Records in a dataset

══════════════════════════════

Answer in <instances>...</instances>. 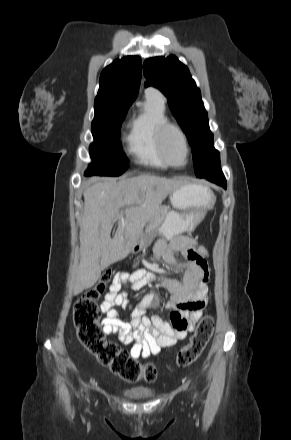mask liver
<instances>
[{"instance_id":"liver-1","label":"liver","mask_w":291,"mask_h":440,"mask_svg":"<svg viewBox=\"0 0 291 440\" xmlns=\"http://www.w3.org/2000/svg\"><path fill=\"white\" fill-rule=\"evenodd\" d=\"M183 183L143 174L118 182H98L84 191L75 294L92 287L104 269L128 256L163 200ZM122 207L126 208L124 216L120 212ZM116 221L118 228L111 239Z\"/></svg>"}]
</instances>
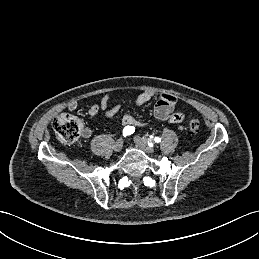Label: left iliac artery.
<instances>
[{
    "mask_svg": "<svg viewBox=\"0 0 259 259\" xmlns=\"http://www.w3.org/2000/svg\"><path fill=\"white\" fill-rule=\"evenodd\" d=\"M150 138H153V136H150ZM153 140H154L156 143L161 142V139H160L159 137H154ZM148 145H149L150 147L153 146V143H152L151 139H150V141L148 142Z\"/></svg>",
    "mask_w": 259,
    "mask_h": 259,
    "instance_id": "obj_1",
    "label": "left iliac artery"
}]
</instances>
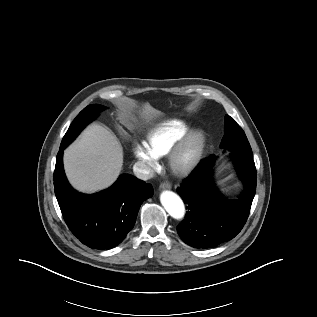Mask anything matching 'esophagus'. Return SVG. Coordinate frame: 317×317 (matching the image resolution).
I'll return each instance as SVG.
<instances>
[{
    "label": "esophagus",
    "instance_id": "obj_1",
    "mask_svg": "<svg viewBox=\"0 0 317 317\" xmlns=\"http://www.w3.org/2000/svg\"><path fill=\"white\" fill-rule=\"evenodd\" d=\"M160 189H171V184L169 182H162L160 184Z\"/></svg>",
    "mask_w": 317,
    "mask_h": 317
}]
</instances>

══════════════════════════════

▸ THE PROBLEM:
Can you rewrite the part of the material that opens with the line containing "Mask anything matching" and closes at the end of the material, changing "Coordinate frame" to "Coordinate system" and leaving everything else the same? Leave the pictures out of your answer.

▸ FULL RESPONSE:
Mask anything matching 'esophagus'. Return SVG. Coordinate system: 317×317 (matching the image resolution).
I'll return each instance as SVG.
<instances>
[{
    "label": "esophagus",
    "instance_id": "obj_1",
    "mask_svg": "<svg viewBox=\"0 0 317 317\" xmlns=\"http://www.w3.org/2000/svg\"><path fill=\"white\" fill-rule=\"evenodd\" d=\"M160 189H171V184L169 182H162L160 184Z\"/></svg>",
    "mask_w": 317,
    "mask_h": 317
}]
</instances>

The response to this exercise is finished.